By Stephanie Butler
KC Cohen understands what the term “quarter-life crisis” means.
As a graduating senior, 21-year-old Cohen feels her final moments as a college student rapidly approaching. She describes herself as becoming “like Peter Pan wanting to move to Neverland.”
“She is freaking out,” Megan Lafferty, Cohen’s roommate and best friend, said. “I just think she hasn’t adjusted yet though. She’s trying to do all the things in Boston that she’s never done before.”
When she does graduate, Cohen, a photojournalism major with a minor in art history, aspires to be a travel photographer. She hopes to raise social awareness through her photographs, bringing people from different countries together to show that “we’re all from Earth.”
“I really love her photos,” her friend Corinne Jones said. “She once took some photos of my dance troupe and I was really impressed with her work.”
Cohen experienced her future earlier this year when she spent five months studying abroad in Austria, where she took the opportunity to travel all over Europe and take photos.
“Prague was my favorite place I visited. It is filled with history and there is never a dull moment, “ Cohen said.
Cohen has had two internships, one as a fact-checker for Santa Barbara magazine, and one as the sole photo intern for Panorama magazine, where she was able to take pictures and edit them for publication.

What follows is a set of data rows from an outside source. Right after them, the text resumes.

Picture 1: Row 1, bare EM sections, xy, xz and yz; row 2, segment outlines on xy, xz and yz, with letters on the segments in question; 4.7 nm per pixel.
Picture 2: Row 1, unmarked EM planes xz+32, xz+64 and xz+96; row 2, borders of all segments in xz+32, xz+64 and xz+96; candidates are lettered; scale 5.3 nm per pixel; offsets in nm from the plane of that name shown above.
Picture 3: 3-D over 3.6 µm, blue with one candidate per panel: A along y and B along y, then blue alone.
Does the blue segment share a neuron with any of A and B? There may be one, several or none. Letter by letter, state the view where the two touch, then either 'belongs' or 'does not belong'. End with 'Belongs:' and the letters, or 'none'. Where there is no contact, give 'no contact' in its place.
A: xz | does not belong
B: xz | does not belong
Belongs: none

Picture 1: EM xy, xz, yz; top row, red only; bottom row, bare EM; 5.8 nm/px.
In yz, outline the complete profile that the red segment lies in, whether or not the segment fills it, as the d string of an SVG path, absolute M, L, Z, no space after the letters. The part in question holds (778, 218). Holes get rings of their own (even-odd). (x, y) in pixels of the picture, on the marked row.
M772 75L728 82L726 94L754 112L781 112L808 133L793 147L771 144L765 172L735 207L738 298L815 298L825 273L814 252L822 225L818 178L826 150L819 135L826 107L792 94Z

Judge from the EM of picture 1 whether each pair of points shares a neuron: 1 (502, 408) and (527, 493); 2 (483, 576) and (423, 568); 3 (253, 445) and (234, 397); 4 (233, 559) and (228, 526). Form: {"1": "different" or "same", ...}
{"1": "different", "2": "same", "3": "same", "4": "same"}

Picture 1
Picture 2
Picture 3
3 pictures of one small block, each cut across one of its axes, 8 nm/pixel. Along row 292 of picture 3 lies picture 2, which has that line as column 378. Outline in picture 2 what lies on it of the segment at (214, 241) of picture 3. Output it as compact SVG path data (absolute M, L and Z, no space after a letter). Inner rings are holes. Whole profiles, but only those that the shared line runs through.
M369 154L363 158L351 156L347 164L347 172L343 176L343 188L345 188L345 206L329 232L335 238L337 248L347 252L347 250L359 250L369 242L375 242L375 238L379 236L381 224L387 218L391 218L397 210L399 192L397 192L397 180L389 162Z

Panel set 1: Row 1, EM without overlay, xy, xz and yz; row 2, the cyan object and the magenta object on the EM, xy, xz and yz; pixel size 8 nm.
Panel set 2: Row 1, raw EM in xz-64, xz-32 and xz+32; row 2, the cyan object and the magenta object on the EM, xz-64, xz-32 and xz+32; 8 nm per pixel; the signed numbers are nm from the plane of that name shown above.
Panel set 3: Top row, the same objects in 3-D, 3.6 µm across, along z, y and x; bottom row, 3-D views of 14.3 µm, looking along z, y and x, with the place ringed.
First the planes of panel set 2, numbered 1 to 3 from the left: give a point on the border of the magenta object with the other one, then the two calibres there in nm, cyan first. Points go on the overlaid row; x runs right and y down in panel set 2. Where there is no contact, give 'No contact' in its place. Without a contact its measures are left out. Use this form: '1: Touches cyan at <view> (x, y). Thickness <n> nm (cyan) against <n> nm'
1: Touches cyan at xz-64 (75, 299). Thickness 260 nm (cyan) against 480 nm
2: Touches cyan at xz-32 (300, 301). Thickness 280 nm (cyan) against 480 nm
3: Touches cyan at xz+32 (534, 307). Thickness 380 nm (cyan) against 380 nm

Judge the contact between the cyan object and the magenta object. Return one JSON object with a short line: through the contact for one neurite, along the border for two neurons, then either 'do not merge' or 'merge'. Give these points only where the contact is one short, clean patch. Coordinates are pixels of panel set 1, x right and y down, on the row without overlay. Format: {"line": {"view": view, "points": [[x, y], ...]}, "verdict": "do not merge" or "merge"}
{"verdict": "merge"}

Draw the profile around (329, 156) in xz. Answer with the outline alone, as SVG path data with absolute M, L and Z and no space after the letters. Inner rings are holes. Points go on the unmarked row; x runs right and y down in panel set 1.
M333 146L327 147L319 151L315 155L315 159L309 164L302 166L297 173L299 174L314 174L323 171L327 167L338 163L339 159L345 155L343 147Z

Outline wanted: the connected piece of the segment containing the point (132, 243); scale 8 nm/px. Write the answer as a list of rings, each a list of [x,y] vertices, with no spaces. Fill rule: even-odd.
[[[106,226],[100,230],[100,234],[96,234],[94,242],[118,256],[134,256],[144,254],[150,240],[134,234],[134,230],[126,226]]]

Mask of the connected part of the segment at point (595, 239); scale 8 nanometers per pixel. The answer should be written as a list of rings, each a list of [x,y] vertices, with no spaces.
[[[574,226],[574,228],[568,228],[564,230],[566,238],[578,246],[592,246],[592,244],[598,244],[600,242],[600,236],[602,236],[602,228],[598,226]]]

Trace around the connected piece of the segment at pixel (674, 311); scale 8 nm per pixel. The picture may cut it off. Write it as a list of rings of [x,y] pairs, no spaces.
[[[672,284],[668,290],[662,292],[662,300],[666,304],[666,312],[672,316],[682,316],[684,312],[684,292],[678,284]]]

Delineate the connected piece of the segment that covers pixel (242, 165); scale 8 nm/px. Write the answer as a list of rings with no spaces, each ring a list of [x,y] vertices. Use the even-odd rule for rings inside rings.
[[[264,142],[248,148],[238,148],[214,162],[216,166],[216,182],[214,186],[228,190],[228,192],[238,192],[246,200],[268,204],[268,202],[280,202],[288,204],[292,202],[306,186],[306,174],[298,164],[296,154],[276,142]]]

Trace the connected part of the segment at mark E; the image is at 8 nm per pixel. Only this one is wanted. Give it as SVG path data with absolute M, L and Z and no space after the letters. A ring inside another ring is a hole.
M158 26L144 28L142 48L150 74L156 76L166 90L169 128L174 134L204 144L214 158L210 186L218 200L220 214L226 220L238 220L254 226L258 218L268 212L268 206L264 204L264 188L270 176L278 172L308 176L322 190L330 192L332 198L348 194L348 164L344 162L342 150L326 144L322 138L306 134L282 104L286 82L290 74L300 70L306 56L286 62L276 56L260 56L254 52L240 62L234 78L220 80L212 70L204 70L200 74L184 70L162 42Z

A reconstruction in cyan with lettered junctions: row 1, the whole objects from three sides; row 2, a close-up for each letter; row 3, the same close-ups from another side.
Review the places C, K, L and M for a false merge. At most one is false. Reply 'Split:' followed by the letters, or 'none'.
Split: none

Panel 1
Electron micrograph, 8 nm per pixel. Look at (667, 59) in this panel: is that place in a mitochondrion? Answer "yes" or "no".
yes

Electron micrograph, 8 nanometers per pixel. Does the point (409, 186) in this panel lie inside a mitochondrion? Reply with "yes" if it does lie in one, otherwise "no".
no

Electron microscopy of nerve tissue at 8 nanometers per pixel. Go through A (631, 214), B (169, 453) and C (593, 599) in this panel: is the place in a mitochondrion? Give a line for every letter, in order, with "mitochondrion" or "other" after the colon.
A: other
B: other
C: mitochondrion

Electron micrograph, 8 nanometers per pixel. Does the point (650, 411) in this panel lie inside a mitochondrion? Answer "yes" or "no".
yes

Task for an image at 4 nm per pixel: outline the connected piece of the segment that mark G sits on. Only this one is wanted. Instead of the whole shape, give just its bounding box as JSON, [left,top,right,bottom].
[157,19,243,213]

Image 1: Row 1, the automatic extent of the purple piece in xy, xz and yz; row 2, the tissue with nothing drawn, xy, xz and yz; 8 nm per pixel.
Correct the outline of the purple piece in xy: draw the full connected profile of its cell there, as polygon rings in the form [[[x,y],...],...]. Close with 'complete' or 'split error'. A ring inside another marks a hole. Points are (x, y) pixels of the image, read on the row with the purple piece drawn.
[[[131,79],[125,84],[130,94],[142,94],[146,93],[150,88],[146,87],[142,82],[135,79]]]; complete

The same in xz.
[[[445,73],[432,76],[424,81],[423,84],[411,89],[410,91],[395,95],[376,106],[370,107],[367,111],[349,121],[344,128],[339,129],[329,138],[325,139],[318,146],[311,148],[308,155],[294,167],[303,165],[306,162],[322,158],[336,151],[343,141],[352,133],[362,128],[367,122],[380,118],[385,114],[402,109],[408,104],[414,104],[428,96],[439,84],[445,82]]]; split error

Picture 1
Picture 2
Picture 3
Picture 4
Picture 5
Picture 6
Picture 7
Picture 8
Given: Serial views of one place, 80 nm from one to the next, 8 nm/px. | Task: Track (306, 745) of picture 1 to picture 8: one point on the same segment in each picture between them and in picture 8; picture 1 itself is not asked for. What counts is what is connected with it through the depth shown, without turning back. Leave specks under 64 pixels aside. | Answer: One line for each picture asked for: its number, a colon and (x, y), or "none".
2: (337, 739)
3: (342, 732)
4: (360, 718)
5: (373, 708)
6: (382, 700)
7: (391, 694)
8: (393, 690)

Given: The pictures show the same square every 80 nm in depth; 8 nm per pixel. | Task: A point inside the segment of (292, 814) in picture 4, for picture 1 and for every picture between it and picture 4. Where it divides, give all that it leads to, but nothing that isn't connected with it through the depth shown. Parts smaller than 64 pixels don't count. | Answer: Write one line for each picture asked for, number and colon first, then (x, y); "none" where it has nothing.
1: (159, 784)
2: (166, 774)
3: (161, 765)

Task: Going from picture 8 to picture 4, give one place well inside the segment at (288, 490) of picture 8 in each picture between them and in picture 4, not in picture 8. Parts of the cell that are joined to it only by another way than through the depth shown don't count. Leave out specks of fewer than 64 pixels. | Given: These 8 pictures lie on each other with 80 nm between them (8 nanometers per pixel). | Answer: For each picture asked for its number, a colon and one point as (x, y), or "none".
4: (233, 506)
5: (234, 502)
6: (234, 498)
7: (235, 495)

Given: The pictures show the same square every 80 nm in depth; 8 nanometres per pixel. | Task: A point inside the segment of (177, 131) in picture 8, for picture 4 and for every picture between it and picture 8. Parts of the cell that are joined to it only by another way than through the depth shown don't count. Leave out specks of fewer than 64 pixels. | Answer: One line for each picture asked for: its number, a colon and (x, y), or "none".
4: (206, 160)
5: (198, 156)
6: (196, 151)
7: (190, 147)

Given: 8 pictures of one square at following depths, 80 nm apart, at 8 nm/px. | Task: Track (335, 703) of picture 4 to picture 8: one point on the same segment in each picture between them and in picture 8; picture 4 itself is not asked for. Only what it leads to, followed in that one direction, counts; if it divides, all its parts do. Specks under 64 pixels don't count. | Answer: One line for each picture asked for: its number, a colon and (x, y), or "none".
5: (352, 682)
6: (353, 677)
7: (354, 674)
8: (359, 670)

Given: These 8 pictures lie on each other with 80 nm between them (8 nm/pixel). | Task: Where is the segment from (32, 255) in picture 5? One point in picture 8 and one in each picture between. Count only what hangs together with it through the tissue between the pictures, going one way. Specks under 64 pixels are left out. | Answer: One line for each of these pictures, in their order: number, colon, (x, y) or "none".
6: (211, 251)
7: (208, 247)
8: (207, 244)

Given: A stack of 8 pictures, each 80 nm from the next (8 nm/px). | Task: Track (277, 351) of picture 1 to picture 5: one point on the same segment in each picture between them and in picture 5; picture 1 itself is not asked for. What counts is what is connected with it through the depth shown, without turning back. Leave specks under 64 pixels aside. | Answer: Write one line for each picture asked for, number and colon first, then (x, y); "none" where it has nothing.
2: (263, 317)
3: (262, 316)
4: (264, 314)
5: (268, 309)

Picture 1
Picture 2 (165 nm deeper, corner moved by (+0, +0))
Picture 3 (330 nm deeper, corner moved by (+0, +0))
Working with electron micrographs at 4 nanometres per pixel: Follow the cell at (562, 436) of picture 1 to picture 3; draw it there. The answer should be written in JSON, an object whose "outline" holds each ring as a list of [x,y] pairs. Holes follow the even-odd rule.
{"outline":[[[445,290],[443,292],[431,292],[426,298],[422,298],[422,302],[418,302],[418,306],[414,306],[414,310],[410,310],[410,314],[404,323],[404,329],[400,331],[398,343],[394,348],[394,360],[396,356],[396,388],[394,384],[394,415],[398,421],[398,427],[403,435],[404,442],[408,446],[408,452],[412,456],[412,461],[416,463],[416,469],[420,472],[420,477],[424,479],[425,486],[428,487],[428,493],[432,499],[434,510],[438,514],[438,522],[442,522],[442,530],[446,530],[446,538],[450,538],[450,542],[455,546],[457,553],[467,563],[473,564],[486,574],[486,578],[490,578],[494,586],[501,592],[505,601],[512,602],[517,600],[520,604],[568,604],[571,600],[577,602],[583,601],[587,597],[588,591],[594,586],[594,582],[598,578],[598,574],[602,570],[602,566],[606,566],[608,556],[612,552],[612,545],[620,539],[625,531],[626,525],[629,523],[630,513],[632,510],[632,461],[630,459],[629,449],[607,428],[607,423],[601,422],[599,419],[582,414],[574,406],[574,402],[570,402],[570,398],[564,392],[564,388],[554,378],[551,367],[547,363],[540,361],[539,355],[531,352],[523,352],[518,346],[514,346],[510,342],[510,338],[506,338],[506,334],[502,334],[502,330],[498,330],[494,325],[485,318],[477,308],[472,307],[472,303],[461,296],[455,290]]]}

When not taking photos, Cohen works at the Baker Library at the Harvard Business School, a job she enjoys because she loves to read and has “always wanted to be a librarian.”
Vegetarian cuisine is another hobby for Cohen, who just doesn’t eat meat because she finds it “ gross.” Her friend Corinne describes her as being very creative with food.
Cohen was born and raised in Santa Barbara, Calif. She is particularly proud of winning the city’s Junior Carpinterian of the Year Award, which is given to one outstanding high school senior for academic achievement and leadership.
“I got to be in a parade. It was the fourth of July and I was the grand-marshall, so I was like the Santa Clause of the parade. I almost died too, when the convertible I was standing on sped up too fast,” Cohen said.
“It’s a major requirement,” Cohen said, when asked why she is taking this class. “I’m scared out of my mind. I’m just going to rely on my basic instincts and I’m sure [this class] will help me somehow.”